The sounds are not unfamiliar to Carpinteria immigration attorney Marisol Alarcon. She told a gathering last week that she’d witnessed a boy traumatized by a 24-hour separation from his mother after crossing the border. “Her son was so traumatized that he could not bear to be apart from his mom while she was being interviewed,” said Alarcon. “He had to stand outside the room, and I could hear him crying.” Another volunteer at the detention center told Alarcon he’d heard cries of anguish and panic from people emigrating from violence. “All they wanted to do was not be killed,” he said. “The U.S. government is torturing immigrant children and their families systematically, as an official policy. I’m ashamed. I’m infuriated.”
The recording published by Pro Publica was made inside a detention facility and given to Texas civil-rights attorney Jennifer Harbury. She described her client as “devastated” by the weeping and crying. The children had been caught up in the Trump administration’s “zero tolerance” policy on border crossings and Attorney General Jeff Sessions’s expressed intent to criminally prosecute all illegal entrants, stated Pro Publica, even if it means taking their children away.
Nineteen attorneys general, led by Hector Balderas of New Mexico and California’s Xavier Becerra, sent the Trump administration a letter on the internationally recognized rights of children to remain with their parents and protested putting parents in prison rather than immigration detention centers. “The policy is not only inhumane,” the letter reads, “but it also raises serious concerns regarding the violation of children’s rights, constitutional principles of due process and equal protection, and the efforts of state law enforcement officials to stop crime.”
More than 650 children were separated from their parents under the “zero tolerance” policy between May 6 and 19, according to a customs official testifying to Congress. More than 100 of those apprehended since April are thought to be younger than 4 years old, stated Pro Publica. Even Melania Trump is reported to have asked for more “heart” in border governance, a statement first made to CNN and widely reported from Fox News to the New York Times. Trump himself has stated that he hates the policy, insisting the law was “forced upon the nation” by Democrats.
The law is not new, but the decision to broadly prosecute all illegal entries is, according to Politifact. Previous administrations had detained families together and either sent them all back immediately or paroled them into the country. Trump administration officials — including Chief of Staff John Kelly, then head of Homeland Security — talked frequently in 2017 about separating families as an immigration deterrent, Politifact reported.

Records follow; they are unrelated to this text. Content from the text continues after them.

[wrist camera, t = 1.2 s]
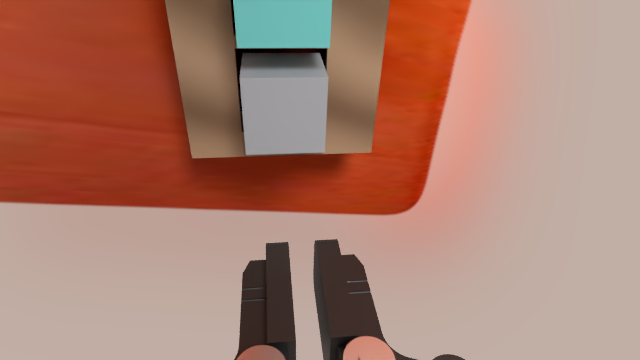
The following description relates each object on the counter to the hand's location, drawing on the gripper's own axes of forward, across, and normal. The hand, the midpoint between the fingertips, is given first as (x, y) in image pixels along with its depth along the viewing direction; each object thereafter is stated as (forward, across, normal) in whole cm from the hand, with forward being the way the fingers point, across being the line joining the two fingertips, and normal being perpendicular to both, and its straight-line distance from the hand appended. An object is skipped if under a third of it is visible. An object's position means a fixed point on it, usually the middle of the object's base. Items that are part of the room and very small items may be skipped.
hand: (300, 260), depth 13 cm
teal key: (+15, 0, -6) cm, 16 cm away
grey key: (+15, 0, 0) cm, 15 cm away
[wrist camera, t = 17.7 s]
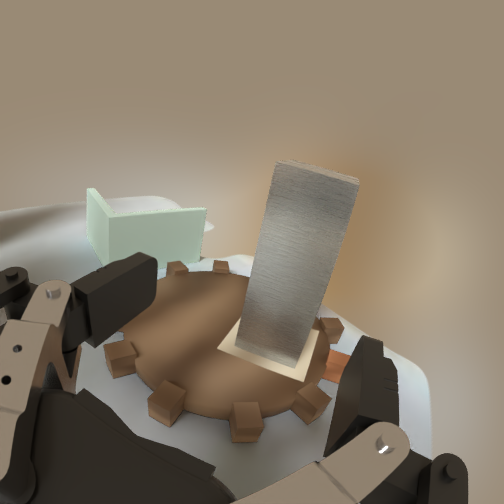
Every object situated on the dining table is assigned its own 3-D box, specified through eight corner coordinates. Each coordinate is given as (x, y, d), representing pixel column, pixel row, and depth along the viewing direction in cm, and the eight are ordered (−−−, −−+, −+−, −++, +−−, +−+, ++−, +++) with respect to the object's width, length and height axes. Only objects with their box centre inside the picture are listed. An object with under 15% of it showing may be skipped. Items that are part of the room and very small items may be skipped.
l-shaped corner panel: (198, 265, 38) (206, 209, 35) (109, 282, 30) (108, 217, 27) (159, 230, 45) (164, 184, 42) (86, 239, 37) (87, 188, 34)
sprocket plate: (52, 345, 18) (47, 327, 18) (186, 257, 38) (188, 243, 37) (318, 485, 13) (330, 473, 12) (350, 315, 32) (356, 301, 32)
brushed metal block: (234, 345, 22) (275, 161, 17) (255, 314, 27) (293, 159, 21) (294, 368, 21) (359, 185, 15) (306, 333, 25) (358, 178, 20)
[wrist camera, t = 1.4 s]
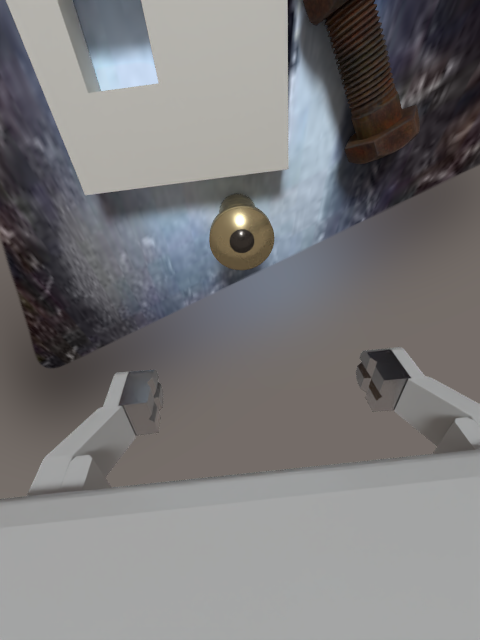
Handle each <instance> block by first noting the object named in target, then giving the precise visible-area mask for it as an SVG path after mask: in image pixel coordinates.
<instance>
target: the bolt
mask: <svg viewBox="0 0 480 640" xmlns="http://www.w3.org/2000/svg"><path fill="white" fill-rule="evenodd" d="M374 1H375V0H303V2H304V5H305V9H306V12H307V15H308V18H309V21H310V22H311V23H312V24H314V25H318V24H319V23H320V22H322V21H323V20H326V23H325V25H327V26H328V28H327V30H326V31H330V33H329V35H328V37H332V38H331V40H330V42H332V43H333V45H332V48H335V50H334V52H333V54H336V57H335V59H338V61H337V63H336V64H340V65H339V67H338V69H339V70H341V71H340V73H339V74H340V75H342V77H341V80H344V81H343V83H342V84H343V85H345V87H344V90H346V92H345V94H348V96H347V99H350V100H349V101H348V104H351V105H350V106H349V108H350V109H351V114H352V117H351V119H352V122H353V126H354V129H355V132H356V133H355V134H354V135H352V136H351V137H350V139H349V141H348V143H347V145H346V147H345V152H346V155H347V158H348V161H349V162H351V163H355V164H365V163H368V162H371V161H374V160H377V159H380V158H382V157H385V156H387V155H389V154H392V153H394V152H396V151H398V150H399V149H401V148H402V147H403V146H405V145H406V144H407V143H409V142H410V141H411V140H412V139H413V138H414V137H415V136H416V135H417V134H418V133H419V126H420V125H419V116H418V110H417V105H414V106H411V107H407V108H404V109H402V108H401V104H400V100H399V95H398V92H397V91H396V89H395V84H394V83H392V82H393V80H394V79H393V78H391V77H392V73H390V71H391V68H388V67H389V66H390V63H389V62H388V60H389V57H388V56H387V54H388V51H385V50H386V48H387V46H386V45H384V44H385V42H386V41H385V40H382V39H383V37H384V35H382V34H381V32H382V31H383V29H381V28H380V26H381V24H382V23H379V22H378V21H379V19H380V17H378V16H377V14H378V12H379V11H377V10H375V9H376V7H377V4H373V3H374Z"/></svg>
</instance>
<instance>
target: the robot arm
mask: <svg viewBox="0 0 480 640" xmlns="http://www.w3.org/2000/svg"><path fill="white" fill-rule="evenodd" d="M360 359H361V361H362V362H361V363H360V364H359V365H358V366H357V370H356V375H357V376H356V377H357V381H358V384H359V386H360V388H361V389H362V390H363V391H365V392H366V393H367V394H366V397H365V398H366V400H367V402H368V404H369V406H370V408H371V410H372V412H376V411H391V410H394V412H395V413H397V414H398V415H399V416H400V417H402V418H403V419H404V420H405V421H407V422H408V423H409V424H410V425H412V426H413V427H414V428H415V429H416V430H418V431H419V432H420V433H421V434H423V435H424V436H425V437H426V438H427V439H429V440H430V441H431V442H432V443H434V444H435V445H436V446H437V448H436V450H435V451H434V452H433V454H428V455H420V456H410V457H400V458H390V459H380V460H371V461H362V462H352V463H343V464H333V465H323V466H314V467H304V468H294V469H285V470H275V471H266V472H256V473H247V474H237V475H228V476H218V477H208V478H200V479H189V480H179V481H170V482H161V483H150V484H141V485H131V486H123V487H113V488H112V487H111V486H110V484H109V483H108V481H107V480H106V476H107V475H108V473H109V472H110V471H111V470H112V468H113V467H114V466H115V464H116V463H117V462H118V460H119V459H120V458H121V456H122V455H123V454H124V452H125V451H126V450H127V448H128V447H129V446H130V444H131V443H132V442H133V440H134V439H135V438H136V436H137V435H144V434H152V433H158V432H159V426H160V419H161V417H160V414H159V411H160V410H161V408H162V406H163V390H162V386H161V384H160V383H159V382H158V377H159V376H158V373H157V371H156V370H146V371H132V372H121V373H116V374H115V375H114V377H113V380H112V382H111V386H110V388H109V391H108V394H107V397H106V400H105V403H104V406H103V408H98V409H97V410H96V411H95V412H94V413H93V414H92V415H91V416H90V417H88V418H87V419H86V420H85V421H84V422H83V423H82V424H81V425H80V426H79V427H78V428H76V430H74V431H73V432H72V433H71V434H70V435H69V436H68V437H67V438H66V439H65V440H63V441H62V442H61V443H60V444H59V445H58V446H57V447H56V448H55V449H54V450H52V451H51V452H50V453H49V454H48V455H47V456H46V457H45V458H44V460H43V462H42V464H41V466H40V468H39V470H38V472H37V475H36V477H35V479H34V481H33V483H32V486H31V488H30V490H29V492H28V494H27V496H26V497H15V498H6V499H0V640H480V404H479V403H476V402H475V401H473V400H471V399H469V398H468V397H466V396H464V395H462V394H460V393H458V392H456V391H455V390H453V389H451V388H449V387H447V386H445V385H443V384H442V383H440V382H438V381H436V380H434V379H432V378H431V377H425V376H424V374H423V373H422V372H421V370H420V369H419V368H418V367H417V365H416V364H415V363H414V362H413V360H412V359H411V357H410V356H409V355H408V354H407V352H406V351H405V350H404V349H403V348H401V347H398V348H389V349H378V350H367V351H363V352H362V353H361V355H360Z"/></svg>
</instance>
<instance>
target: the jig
mask: <svg viewBox="0 0 480 640" xmlns="http://www.w3.org/2000/svg"><path fill="white" fill-rule="evenodd" d="M6 2H7V4H8V7H9V9H10V12H11V14H12V16H13V19H14V21H15V24H16V26H17V29H18V31H19V34H20V36H21V39H22V41H23V43H24V46H25V48H26V51H27V53H28V56H29V58H30V61H31V63H32V65H33V68H34V70H35V73H36V75H37V78H38V80H39V83H40V85H41V88H42V90H43V92H44V95H45V97H46V100H47V102H48V105H49V107H50V110H51V112H52V115H53V117H54V119H55V122H56V124H57V127H58V129H59V132H60V134H61V137H62V139H63V141H64V144H65V146H66V149H67V151H68V154H69V156H70V159H71V161H72V164H73V166H74V168H75V171H76V173H77V176H78V178H79V181H80V183H81V186H82V188H83V191H84V193H85V195H91V194H99V193H107V192H115V191H123V190H130V189H138V188H146V187H154V186H161V185H169V184H177V183H185V182H192V181H200V180H208V179H216V178H224V177H231V176H239V175H247V174H255V173H262V172H270V171H278V170H286V169H288V16H287V0H141V3H142V7H143V12H144V17H145V21H146V26H147V31H148V35H149V40H150V44H151V49H152V54H153V58H154V63H155V68H156V72H157V77H158V82H159V84H152V85H144V86H137V87H130V88H122V89H115V90H107V91H101V90H100V86H99V83H98V80H97V77H96V74H95V70H94V67H93V64H92V61H91V58H90V54H89V51H88V48H87V45H86V42H85V38H84V35H83V32H82V29H81V26H80V22H79V19H78V16H77V13H76V10H75V6H74V3H73V0H6Z"/></svg>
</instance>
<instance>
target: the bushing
mask: <svg viewBox="0 0 480 640" xmlns="http://www.w3.org/2000/svg"><path fill="white" fill-rule="evenodd" d="M209 241H210V248H211V251H212V253H213V255H214V256H215V258H216V259H217V260H218V261H219V262H220V263H221V264H222V265H224V266H226V267H228V268H231V269H235V270H247V269H251V268H254V267H256V266H258V265H260V264H261V263H262V262H263V261H265V260H266V258H267V257H268V256H269V254H270V253H271V251H272V248H273V244H274V232H273V229H272V226H271V224H270V221H269V219H268V218H267V216H266V215H265V214H264V213H263V212H262V211H261V210H259V209H258V208H256V207H255V205H254V203H253V201H252V200H251V199H250V198H249V197H247V196H246V195H243V194H232V195H230V196H228V197H227V198H225V199H224V200H223V202H222V203H221V206H220V210H219V214H218V215H217V216H216V218H215V219H214V221H213V223H212V225H211V229H210V240H209Z"/></svg>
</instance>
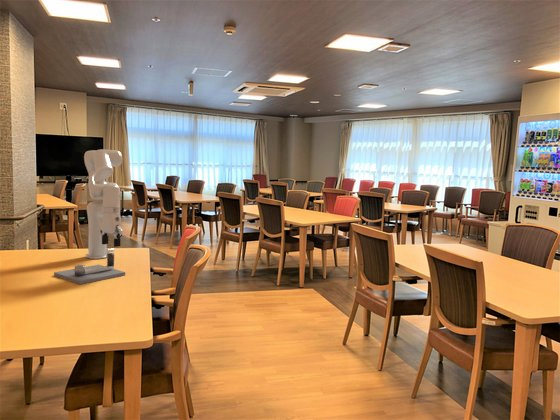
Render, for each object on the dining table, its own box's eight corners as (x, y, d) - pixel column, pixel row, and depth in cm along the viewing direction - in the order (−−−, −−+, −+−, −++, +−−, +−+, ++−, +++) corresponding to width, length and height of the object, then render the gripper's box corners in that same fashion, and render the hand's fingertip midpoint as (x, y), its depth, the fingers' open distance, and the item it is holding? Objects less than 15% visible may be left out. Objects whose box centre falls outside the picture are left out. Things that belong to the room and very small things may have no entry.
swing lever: (77, 276, 196) (77, 260, 196) (72, 274, 199) (72, 258, 198) (116, 268, 213) (116, 253, 212) (110, 267, 215) (110, 252, 214)
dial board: (98, 267, 222) (98, 264, 222) (125, 275, 209) (125, 271, 209) (54, 275, 203) (54, 271, 203) (80, 284, 190) (80, 280, 190)
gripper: (128, 211, 208) (128, 246, 209) (107, 208, 217) (107, 242, 219) (115, 212, 202) (115, 248, 203) (93, 209, 211) (93, 244, 213)
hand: (111, 245), depth 211 cm, fingers open, 9 cm apart
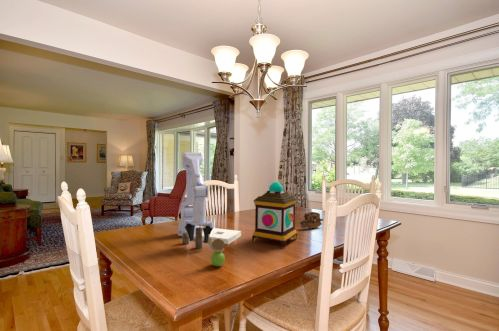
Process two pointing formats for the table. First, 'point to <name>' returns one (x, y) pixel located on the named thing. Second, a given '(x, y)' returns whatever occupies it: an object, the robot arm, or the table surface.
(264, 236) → the decorative lantern
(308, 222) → the wooden carving
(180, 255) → the table surface
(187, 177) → the robot arm
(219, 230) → the hole board
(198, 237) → the tall dowel
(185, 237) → the short dowel
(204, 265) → the table surface
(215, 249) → the snail figurine
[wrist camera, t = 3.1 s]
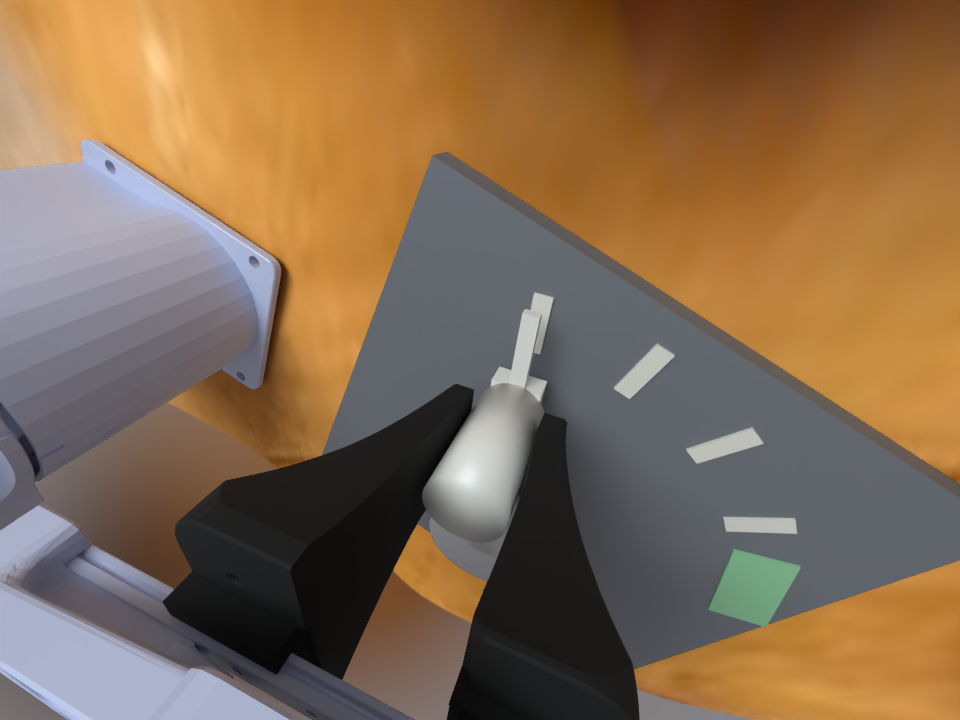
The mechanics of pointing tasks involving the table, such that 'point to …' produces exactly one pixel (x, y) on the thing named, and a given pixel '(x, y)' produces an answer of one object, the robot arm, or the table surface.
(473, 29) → the table surface
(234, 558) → the robot arm
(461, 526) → the tuning lever
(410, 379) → the gauge board
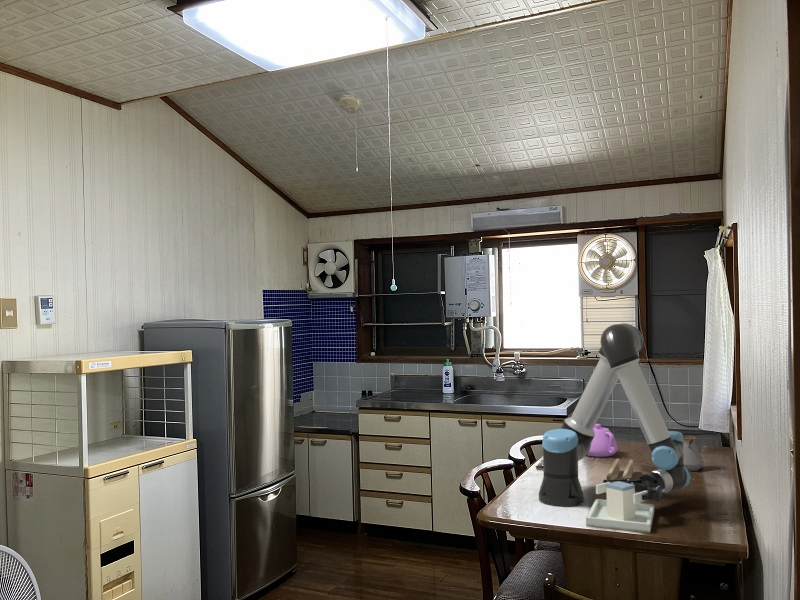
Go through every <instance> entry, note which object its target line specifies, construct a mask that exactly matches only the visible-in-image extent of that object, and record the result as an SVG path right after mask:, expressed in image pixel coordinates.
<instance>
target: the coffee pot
mask: <svg viewBox="0 0 800 600" xmlns="http://www.w3.org/2000/svg"><path fill="white" fill-rule="evenodd" d="M696 440H697V437H696V436H692V435H683V442H684V444H683V455H684V467H685V468H686V469H687V470H688V472H698V471H699V470H700V469H702V468H703V467H704V463H705V461H704V459H703V457H702V455H701V453H700V451H699V448H698V447H697V445H696Z"/></svg>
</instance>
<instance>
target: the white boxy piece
mask: <svg viewBox="0 0 800 600" xmlns="http://www.w3.org/2000/svg"><path fill="white" fill-rule="evenodd" d="M606 491H607V492H606V500H607V517H611V518H615V519H618V520H623V521H625V520H628V519H632V518H635V504H634V503H633V494H635V493H636V491H635V485H633V484H629V483H624V482H620V481H617V482H613V483H609V484H606Z"/></svg>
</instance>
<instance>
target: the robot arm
mask: <svg viewBox="0 0 800 600" xmlns="http://www.w3.org/2000/svg"><path fill="white" fill-rule="evenodd" d="M640 331H641V330H639V329H638V328H637V327H636V326H634V325H633V324H629V323H625V322H624V323H615V324H612V325H609V326H608V327H606V328H605V329H604V331H603V332H602V333H601V336H600V348H599V350H598V352H597V355H598V356H599V360H598V362H597V364H596V366H595V368H594V369H593V372H592V374H591V376H590V378H589V381H588V383H587V385H586V386H585V388H584V390H583V392H582V394H581V396H580V398H579V400H578V402H577V404H576V406H575V408H574V411H573V412H572V414H571V417H567V418H564V421H563V422H562V425H561V426H560V428H554V429H550V430H547V431H546V432H544V433H543V437H542V460H543V470H544V471H543V470H542V471H543V478H542V481H541V484H540V488H539V490H538V500H539V502H540V503H543V504H546V505H551V506H557V507H573V506H580V505H583V504H584V503H585V494H584V491H583V487H582V485H581V482H580V478H579V461H581V460H582V459H584V458H585V457H586V456H588V455H587V454H588V452H589V450H590V447H591V442H592V440H593V438H594V436H595V432H594V426H595V424H597V423H598V420H599V418H600V416H601V415H602V412H603V410H604V409H605V407H606V404H607V402H608V401H609V399H610V397H611V394H612V393H613V392H614V391H613V390H614V389H615V387H616V385H617V383H618V381H619V382H620V384H621V387H622V389H623V391H624V393H625V396H626V398H627V400H628V402H629V405H630V407H631V409H632V411H633V413H634V415H635V418H636V420H637V422H638V425H639V428H640V429H641V431H642V434H643V436H644V438H645V441H646V443H647V446H648V447H649V448H648V449H649V450H650V453H651V461H652V463H653V465H654V466H655V467H656V468H657V469H656V470H652V471H650V472H645V473H643V474H642V475H640V477H639V478H637V479H632V477H631V478H625V479H622V478H616V479H611V480H607V479H603V480H602V483H599V484H596V485H595V494H596V495H600V494H604V493H607V491H606V484H609V483H613V482H617V481H620V482H624V483H629V484H633V485H635V494H633V503H634V504H636V503H643V502H645V501H654V500H655V502H656V501H657V502H661V501H660V500H661V499H662V497H663V495H665V494H667V493H670V492H673V491H678V490H679V491H680V490H682V489H683V488H686V487H687V486H688V485H689V483H690V482H691V474H690V471H688V470H687V469H686V468H685V467H684V455H683V444H684V442H683V436H684V435H683V433H682V432H680V431H676V430H675V431H674V430H668V427H667V425H666V423H665V420H664V418H663V415H662V414H661V411H660V409H659V407H658V404H657V403H656V401H655V398H654V395H653V394H652V391H651V389H650V386H649V385H648V382H647V380H646V378H645V375H644V373H643V371H642V369H641V367H640V364H639V363H640V357H639V354H638V353H639V352H640V351H641V350H642V348H643V344H644V341H643V339H644V338H643V335H642V333H641V332H640Z"/></svg>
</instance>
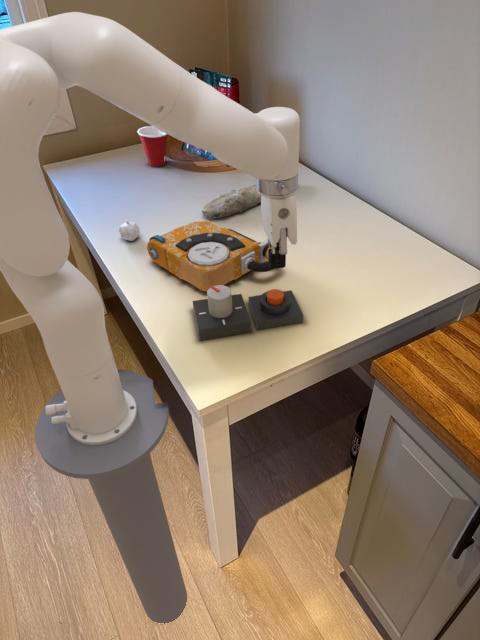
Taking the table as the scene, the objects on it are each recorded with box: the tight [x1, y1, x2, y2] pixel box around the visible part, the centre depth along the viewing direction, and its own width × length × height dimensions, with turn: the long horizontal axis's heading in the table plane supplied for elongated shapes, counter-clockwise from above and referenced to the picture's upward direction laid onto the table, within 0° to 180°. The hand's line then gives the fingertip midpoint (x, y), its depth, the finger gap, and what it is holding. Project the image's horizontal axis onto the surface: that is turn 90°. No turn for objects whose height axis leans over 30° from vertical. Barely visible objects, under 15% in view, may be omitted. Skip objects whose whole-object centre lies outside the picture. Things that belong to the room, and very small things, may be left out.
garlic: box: [118, 219, 140, 242], centre depth 133 cm, size 6×5×5 cm
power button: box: [266, 288, 284, 305], centre depth 104 cm, size 4×4×2 cm
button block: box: [248, 289, 304, 330], centre depth 106 cm, size 10×9×4 cm
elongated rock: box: [201, 184, 261, 219], centre depth 148 cm, size 35×5×10 cm
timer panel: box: [192, 293, 252, 341], centre depth 104 cm, size 11×10×3 cm
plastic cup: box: [136, 125, 169, 168], centre depth 171 cm, size 11×11×12 cm
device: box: [146, 219, 274, 292], centre depth 119 cm, size 23×8×30 cm
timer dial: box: [206, 285, 233, 318], centre depth 102 cm, size 5×5×5 cm
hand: (277, 266), depth 99 cm, fingers closed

Stepped-up immigration enforcement hit Goleta last week when many people were questioned and five detained. City Councilmember Kyle Richards, who lives in Goleta’s Old Town where many of the raids were carried out, said, “Separating families with the intent of inflicting trauma on children is inhumane and goes against our values … [It] is wrong, plain and simple. The people targeted by these raids include integral members of our community, and I stand with them against immoral, racist, and heartless immigration policies.”
The aunt of the Salvadoran 6-year-old herself has been seeking asylum in the U.S. for two years with her 9-year-old daughter. Contacted by Pro Publica, she said there was nothing she could do for her niece, out of a fear for her asylum process. “It was the hardest moment in my life,” she said. “Imagine getting a call from your 6-year-old niece. She’s crying and begging me to go get her. … I know she’s not an American citizen, but she’s a human being. She’s a child. How can they treat her this way?” The aunt added that her town near San Salvador was dominated by gangs, but that the Trump administration has deported people victimized by gang and domestic violence. She’s kept in touch with the little girl, who’s been moved to a facility that has beds, by phone, but mother and daughter have not been allowed to speak to each other.